• _DESCRIPTION OF THE TASK_
Within the data that follows, set down exactly the lines from the one containing "29: (42, 173)" through the one containing "11: (925, 345)", both ends included.

★ ★ ★ ★ ★ ★ ★

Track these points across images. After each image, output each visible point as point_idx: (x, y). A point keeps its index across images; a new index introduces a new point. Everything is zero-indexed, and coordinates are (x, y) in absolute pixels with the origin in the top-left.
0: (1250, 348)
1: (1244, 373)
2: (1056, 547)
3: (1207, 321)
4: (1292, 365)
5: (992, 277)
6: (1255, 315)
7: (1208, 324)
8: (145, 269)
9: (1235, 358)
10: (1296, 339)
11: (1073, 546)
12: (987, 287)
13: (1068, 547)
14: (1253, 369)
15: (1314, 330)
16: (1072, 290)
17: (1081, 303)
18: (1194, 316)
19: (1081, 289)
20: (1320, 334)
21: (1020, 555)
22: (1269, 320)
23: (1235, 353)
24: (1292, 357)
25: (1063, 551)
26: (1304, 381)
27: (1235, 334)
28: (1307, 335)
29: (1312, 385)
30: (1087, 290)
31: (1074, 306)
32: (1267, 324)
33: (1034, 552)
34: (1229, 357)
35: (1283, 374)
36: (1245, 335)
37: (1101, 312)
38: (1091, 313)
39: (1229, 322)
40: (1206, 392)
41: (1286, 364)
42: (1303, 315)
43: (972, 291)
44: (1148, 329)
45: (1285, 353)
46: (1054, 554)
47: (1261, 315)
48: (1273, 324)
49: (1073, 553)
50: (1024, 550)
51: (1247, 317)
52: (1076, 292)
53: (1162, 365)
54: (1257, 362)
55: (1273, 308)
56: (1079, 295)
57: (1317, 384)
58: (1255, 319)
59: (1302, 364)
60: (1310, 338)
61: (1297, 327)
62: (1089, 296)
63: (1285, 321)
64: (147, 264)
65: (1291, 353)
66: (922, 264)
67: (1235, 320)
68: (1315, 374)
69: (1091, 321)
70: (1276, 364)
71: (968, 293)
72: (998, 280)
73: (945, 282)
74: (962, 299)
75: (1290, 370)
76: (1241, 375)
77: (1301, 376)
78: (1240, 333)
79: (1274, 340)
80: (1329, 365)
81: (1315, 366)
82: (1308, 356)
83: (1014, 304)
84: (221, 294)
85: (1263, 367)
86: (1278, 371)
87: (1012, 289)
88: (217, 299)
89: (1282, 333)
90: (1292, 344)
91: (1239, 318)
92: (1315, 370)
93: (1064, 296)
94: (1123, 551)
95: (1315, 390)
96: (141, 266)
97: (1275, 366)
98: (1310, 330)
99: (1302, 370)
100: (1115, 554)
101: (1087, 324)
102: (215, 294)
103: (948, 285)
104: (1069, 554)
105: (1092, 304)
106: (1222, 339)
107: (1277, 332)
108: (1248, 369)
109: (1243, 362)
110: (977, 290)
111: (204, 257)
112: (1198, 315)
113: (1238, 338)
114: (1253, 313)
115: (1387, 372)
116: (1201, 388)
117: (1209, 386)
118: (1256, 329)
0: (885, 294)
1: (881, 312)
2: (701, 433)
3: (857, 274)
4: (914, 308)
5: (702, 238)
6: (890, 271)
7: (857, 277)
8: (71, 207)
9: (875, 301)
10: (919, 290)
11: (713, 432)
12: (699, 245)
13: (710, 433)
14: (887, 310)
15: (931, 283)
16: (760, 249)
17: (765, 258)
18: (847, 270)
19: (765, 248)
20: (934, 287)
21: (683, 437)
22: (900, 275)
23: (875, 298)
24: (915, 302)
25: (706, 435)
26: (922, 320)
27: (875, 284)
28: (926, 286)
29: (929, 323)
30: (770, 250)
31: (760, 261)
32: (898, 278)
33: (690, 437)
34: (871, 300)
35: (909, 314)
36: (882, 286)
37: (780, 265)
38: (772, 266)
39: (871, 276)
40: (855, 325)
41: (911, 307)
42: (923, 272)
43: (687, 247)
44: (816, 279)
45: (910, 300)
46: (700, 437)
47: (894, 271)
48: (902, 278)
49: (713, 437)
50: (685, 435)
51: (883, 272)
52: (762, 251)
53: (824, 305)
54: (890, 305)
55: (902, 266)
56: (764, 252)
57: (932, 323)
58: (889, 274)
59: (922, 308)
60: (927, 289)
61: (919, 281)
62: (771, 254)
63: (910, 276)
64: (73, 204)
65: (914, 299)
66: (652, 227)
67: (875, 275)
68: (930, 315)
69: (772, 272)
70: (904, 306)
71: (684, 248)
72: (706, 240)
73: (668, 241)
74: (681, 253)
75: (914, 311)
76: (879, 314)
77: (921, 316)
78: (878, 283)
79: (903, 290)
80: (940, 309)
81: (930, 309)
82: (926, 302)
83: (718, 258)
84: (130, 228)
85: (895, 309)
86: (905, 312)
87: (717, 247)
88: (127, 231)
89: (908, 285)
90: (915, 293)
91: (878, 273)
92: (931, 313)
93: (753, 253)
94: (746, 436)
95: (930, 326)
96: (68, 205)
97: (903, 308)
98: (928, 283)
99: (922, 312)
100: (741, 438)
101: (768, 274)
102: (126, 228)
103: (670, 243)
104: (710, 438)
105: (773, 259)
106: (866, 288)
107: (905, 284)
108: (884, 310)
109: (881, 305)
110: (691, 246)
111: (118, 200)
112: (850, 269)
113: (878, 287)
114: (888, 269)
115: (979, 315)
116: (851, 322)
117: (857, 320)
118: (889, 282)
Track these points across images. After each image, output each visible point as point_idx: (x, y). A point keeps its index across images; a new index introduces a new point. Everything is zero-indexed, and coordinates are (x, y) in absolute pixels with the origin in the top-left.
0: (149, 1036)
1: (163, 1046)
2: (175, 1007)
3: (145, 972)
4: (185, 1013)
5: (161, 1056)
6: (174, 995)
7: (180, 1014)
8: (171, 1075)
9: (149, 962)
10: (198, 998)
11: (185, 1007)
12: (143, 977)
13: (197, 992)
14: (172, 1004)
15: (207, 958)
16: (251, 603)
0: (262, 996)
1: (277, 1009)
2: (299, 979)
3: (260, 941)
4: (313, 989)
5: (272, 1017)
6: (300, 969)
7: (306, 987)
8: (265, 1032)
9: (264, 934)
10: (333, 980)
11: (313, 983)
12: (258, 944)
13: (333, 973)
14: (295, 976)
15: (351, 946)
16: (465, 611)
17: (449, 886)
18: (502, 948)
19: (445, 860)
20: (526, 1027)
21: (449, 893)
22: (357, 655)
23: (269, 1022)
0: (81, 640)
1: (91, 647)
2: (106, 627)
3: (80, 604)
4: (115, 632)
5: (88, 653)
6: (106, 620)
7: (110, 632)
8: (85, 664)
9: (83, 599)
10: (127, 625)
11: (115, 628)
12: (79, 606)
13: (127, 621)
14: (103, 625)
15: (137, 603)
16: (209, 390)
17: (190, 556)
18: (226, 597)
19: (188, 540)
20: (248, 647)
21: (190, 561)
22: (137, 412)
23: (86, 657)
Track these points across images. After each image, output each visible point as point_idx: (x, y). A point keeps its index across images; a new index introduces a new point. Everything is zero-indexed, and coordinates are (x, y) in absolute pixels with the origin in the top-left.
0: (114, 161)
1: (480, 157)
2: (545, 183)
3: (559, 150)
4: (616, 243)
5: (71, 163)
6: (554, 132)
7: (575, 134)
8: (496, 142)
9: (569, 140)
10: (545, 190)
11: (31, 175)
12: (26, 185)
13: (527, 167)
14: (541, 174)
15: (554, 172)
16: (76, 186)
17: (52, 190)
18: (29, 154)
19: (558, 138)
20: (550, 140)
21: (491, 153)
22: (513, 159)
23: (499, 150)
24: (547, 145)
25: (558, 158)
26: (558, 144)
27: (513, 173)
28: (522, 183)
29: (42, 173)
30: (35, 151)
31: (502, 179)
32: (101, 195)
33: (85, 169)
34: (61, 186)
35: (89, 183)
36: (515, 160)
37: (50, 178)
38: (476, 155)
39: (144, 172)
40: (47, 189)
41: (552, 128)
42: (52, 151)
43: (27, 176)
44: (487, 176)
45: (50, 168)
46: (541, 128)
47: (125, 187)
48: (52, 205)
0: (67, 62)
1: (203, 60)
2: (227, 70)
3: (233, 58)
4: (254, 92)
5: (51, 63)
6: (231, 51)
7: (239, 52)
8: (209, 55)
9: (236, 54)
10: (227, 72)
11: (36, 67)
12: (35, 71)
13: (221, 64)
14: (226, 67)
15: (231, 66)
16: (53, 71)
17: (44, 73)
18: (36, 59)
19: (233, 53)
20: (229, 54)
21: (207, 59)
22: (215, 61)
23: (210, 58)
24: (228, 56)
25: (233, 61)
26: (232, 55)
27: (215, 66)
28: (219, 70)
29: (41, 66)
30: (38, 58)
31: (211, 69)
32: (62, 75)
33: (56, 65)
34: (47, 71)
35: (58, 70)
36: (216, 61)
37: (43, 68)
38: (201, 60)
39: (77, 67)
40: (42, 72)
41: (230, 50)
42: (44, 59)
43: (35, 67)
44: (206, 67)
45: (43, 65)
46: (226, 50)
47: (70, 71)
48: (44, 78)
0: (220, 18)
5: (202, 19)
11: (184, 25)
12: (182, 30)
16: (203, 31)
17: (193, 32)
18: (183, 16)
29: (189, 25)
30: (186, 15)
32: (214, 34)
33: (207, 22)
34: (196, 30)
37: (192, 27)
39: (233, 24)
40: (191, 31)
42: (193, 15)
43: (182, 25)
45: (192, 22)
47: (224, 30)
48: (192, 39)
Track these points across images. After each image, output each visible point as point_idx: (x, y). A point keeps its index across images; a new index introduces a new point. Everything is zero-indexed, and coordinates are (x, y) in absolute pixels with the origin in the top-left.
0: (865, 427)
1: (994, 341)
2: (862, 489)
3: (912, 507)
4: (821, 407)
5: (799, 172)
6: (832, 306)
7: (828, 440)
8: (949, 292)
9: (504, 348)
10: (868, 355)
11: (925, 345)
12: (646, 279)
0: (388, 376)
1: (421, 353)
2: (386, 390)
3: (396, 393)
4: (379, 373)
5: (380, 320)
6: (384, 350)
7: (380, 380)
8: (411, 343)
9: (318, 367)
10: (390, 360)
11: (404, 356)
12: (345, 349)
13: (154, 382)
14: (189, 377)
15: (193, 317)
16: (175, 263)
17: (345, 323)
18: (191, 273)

★ ★ ★ ★ ★ ★ ★

• _OUTPUT FOR THIS TASK_
29: (42, 173)
30: (35, 151)
31: (502, 179)
32: (101, 195)
33: (85, 169)
34: (61, 186)
35: (89, 183)
36: (515, 160)
37: (50, 178)
38: (476, 155)
39: (144, 172)
40: (47, 189)
41: (552, 128)
42: (52, 151)
43: (27, 176)
44: (487, 176)
45: (50, 168)
46: (541, 128)
47: (125, 187)
48: (52, 205)
0: (67, 62)
1: (203, 60)
2: (227, 70)
3: (233, 58)
4: (254, 92)
5: (51, 63)
6: (231, 51)
7: (239, 52)
8: (209, 55)
9: (236, 54)
10: (227, 72)
11: (36, 67)
12: (35, 71)
13: (221, 64)
14: (226, 67)
15: (231, 66)
16: (53, 71)
17: (44, 73)
18: (36, 59)
19: (233, 53)
20: (229, 54)
21: (207, 59)
22: (215, 61)
23: (210, 58)
24: (228, 56)
25: (233, 61)
26: (232, 55)
27: (215, 66)
28: (219, 70)
29: (41, 66)
30: (38, 58)
31: (211, 69)
32: (62, 75)
33: (56, 65)
34: (47, 71)
35: (58, 70)
36: (216, 61)
37: (43, 68)
38: (201, 60)
39: (77, 67)
40: (42, 72)
41: (230, 50)
42: (44, 59)
43: (35, 67)
44: (206, 67)
45: (43, 65)
46: (226, 50)
47: (70, 71)
48: (44, 78)
0: (220, 18)
5: (202, 19)
11: (184, 25)
12: (182, 30)
16: (203, 31)
17: (193, 32)
18: (183, 16)
29: (189, 25)
30: (186, 15)
32: (214, 34)
33: (207, 22)
34: (196, 30)
37: (192, 27)
39: (233, 24)
40: (191, 31)
42: (193, 15)
43: (182, 25)
45: (192, 22)
47: (224, 30)
48: (192, 39)
Track these points across images. After each image, output each visible point as point_idx: (x, y). A point keeps its index across images; a new index introduces a new point. Everything is zero-indexed, and coordinates are (x, y) in absolute pixels with the origin in the top-left.
0: (865, 427)
1: (994, 341)
2: (862, 489)
3: (912, 507)
4: (821, 407)
5: (799, 172)
6: (832, 306)
7: (828, 440)
8: (949, 292)
9: (504, 348)
10: (868, 355)
11: (925, 345)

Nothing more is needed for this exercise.